La tâche que nous annonçons est forte sans doute, et il y aurait de la témérité de notre part à nous en charger, si nous comptions uniquement pour y réussir sur des connaissances aussi bornées et des talens aussi médiocres, que ceux que nous pouvons posséder. Nous ferons nous-mêmes tout ce que nos faibles moyens personnels nous permettront de faire pour donner à notre journal le mérite de l’intérêt local et de l’originalité, en mettant au jour nos propres idées, ou en accompagnant de réflexions les extraits que nous mettrons sous les yeux de nos lecteurs ; mais pour faire en sorte que l’épigraphe que nous avons adoptée ne paraisse pas trop disconvenir à notre travail ; pour parvenir au but désirable de joindre véritablement ensemble l’utile et l’agréable, nous regarderons la correspondance, les secours littéraires et scientifiques de nos concitoyens éclairés, comme notre principale ressource. Ces secours nous seront indispensablement nécessaires, avec les ouvrages publiés depuis peu dans le Canada, ou sur le Canada, et les journaux qui s’y impriment, pour connaître et faire connaître l’état actuel du pays, sa topographie, son agriculture, son commerce, les progrès de l’éducation, &c.

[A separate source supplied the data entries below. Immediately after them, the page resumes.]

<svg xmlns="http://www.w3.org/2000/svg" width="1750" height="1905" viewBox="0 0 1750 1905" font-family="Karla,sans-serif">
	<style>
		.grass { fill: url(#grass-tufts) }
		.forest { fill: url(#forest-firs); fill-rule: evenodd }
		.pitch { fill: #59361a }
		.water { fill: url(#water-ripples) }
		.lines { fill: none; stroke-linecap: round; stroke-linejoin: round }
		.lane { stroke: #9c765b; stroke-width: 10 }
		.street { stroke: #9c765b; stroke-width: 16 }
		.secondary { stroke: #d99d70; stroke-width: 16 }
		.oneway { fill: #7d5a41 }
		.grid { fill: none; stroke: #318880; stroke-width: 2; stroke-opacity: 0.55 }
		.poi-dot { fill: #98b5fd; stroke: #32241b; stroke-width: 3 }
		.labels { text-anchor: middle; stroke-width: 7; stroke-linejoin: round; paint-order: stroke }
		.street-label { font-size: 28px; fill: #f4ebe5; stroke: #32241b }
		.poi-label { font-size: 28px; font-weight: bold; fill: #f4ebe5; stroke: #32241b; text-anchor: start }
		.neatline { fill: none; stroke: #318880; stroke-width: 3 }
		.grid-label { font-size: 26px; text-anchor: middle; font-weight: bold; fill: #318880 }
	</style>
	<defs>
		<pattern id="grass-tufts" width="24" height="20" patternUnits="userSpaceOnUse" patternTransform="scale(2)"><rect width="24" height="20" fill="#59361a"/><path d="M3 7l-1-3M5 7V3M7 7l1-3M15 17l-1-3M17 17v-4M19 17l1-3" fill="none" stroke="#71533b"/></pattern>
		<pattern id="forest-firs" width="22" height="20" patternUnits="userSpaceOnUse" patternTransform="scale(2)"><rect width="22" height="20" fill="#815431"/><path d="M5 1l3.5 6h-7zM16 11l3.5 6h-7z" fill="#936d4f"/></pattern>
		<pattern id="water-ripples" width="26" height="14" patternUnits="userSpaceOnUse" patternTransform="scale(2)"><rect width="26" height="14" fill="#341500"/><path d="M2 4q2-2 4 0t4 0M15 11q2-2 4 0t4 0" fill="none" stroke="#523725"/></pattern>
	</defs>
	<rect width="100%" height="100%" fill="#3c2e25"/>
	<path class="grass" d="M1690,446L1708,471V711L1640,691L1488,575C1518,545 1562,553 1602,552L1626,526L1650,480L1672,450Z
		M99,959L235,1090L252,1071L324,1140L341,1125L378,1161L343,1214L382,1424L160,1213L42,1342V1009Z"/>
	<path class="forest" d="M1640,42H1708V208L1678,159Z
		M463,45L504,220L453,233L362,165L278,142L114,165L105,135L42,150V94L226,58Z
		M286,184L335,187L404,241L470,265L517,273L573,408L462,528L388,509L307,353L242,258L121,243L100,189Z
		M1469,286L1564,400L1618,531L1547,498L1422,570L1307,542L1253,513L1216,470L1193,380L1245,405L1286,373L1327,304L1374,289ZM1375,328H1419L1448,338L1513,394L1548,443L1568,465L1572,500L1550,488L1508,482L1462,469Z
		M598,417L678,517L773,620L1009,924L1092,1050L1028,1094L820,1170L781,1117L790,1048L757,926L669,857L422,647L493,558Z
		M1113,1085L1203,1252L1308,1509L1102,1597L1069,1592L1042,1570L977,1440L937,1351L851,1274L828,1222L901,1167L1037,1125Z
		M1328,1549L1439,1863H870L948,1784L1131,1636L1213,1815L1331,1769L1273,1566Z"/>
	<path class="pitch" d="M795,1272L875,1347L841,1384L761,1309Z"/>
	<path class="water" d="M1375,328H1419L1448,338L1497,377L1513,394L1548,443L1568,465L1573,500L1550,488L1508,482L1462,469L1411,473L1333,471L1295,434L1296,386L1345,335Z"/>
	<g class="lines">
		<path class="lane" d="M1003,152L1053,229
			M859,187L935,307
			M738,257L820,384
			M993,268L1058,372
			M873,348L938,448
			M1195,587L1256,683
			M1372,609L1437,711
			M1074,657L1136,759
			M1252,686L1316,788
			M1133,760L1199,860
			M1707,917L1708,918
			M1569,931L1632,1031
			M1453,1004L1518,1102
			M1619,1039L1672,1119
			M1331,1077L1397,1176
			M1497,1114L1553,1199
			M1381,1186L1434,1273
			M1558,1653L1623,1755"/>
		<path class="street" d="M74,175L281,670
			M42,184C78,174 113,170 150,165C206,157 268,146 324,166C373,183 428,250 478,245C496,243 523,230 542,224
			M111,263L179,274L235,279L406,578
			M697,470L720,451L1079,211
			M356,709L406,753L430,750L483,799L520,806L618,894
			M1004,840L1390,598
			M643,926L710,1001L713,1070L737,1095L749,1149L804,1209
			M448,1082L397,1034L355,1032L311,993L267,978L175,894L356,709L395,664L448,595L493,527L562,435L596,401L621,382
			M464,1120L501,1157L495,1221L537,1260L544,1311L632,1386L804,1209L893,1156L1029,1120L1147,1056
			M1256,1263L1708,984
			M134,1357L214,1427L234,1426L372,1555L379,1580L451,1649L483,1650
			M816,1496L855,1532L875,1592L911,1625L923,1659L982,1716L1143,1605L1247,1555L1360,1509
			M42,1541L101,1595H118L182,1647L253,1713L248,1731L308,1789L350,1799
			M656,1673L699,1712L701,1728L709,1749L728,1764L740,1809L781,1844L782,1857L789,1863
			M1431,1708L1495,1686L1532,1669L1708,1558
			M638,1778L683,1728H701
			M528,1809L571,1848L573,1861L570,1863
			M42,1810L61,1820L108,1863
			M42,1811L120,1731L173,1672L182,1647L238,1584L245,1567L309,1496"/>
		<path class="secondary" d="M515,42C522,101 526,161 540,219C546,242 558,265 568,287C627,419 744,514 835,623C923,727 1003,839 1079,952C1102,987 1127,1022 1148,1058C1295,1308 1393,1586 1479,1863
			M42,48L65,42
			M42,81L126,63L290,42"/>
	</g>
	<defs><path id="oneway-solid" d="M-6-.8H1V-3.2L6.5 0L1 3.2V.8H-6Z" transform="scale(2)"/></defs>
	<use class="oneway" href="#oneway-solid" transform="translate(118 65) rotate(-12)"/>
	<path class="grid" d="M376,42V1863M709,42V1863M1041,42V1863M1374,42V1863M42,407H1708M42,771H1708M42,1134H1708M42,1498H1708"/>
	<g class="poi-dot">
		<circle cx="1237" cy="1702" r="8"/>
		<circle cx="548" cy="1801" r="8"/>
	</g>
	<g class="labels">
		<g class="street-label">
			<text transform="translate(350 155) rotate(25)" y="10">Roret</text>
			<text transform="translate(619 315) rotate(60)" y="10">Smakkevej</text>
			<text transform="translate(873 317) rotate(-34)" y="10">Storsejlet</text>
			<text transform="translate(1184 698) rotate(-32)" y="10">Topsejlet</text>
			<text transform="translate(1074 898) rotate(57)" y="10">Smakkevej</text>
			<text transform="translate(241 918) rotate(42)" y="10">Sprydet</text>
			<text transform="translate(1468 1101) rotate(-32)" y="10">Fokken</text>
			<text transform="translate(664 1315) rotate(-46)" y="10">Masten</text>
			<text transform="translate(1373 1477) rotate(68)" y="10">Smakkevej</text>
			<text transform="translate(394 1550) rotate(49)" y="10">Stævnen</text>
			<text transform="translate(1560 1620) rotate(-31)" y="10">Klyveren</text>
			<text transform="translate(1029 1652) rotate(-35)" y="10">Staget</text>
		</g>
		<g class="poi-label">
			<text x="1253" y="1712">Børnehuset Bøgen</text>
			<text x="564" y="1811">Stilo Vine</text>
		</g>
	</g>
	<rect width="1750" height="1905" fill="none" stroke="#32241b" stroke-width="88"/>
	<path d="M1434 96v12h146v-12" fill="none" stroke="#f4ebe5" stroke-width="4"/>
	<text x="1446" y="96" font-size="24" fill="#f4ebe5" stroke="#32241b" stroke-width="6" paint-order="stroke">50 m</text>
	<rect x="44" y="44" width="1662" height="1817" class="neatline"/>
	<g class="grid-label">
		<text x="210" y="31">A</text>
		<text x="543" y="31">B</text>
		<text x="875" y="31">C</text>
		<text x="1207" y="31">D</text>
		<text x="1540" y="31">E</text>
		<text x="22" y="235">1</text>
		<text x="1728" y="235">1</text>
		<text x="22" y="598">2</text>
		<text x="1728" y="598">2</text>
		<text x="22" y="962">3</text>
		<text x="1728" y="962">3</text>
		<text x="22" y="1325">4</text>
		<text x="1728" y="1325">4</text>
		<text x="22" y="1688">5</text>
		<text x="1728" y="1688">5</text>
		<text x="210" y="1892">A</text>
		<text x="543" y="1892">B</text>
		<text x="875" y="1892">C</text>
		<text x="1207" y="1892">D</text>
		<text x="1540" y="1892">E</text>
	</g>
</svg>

Pour l’histoire naturelle, l’histoire littéraire et politique de ce pays, &c. les sources où nous nous proposons de puiser principalement sont les historiens du Canada, les lettres des anciens missionnaires Jésuites et autres, les voyages au Canada, les anciens journaux publiés dans le pays, les mémoires imprimés ou inédits, quand on voudra bien nous en communiquer de tels, et les autres documens qui pourront nous tomber sous la main.

Un journal comme celui que nous commençons de publier, ne peut s’entreprendre ni se soutenir, sans un puissant encouragement ; cet encouragement nécessaire, nous prenons la liberté de le solliciter, et osons espérer l’obtenir de la part de nos compatriotes instruits, et amis de l’instruction, ainsi que de l’honneur et de la prospérité de leur pays.


P. S. Nous prenons la liberté d’adresser ce premier Numéro de la Bibliothèque Canadienne, aux personnes notables, Seigneurs, Curés, Négocians, Médecins, Notaires, et autres, que nous pouvons supposer n’avoir pas vu le Prospectus, ou qui ont voulu voir un échantillon de l’ouvrage, avant de se décider à souscrire. Celles d’entre ces personnes qui ne seraient pas disposées à souscrire, sont priées de le faire savoir, et de vouloir bien remettre ce numéro, à l’Agent dans leur endroit.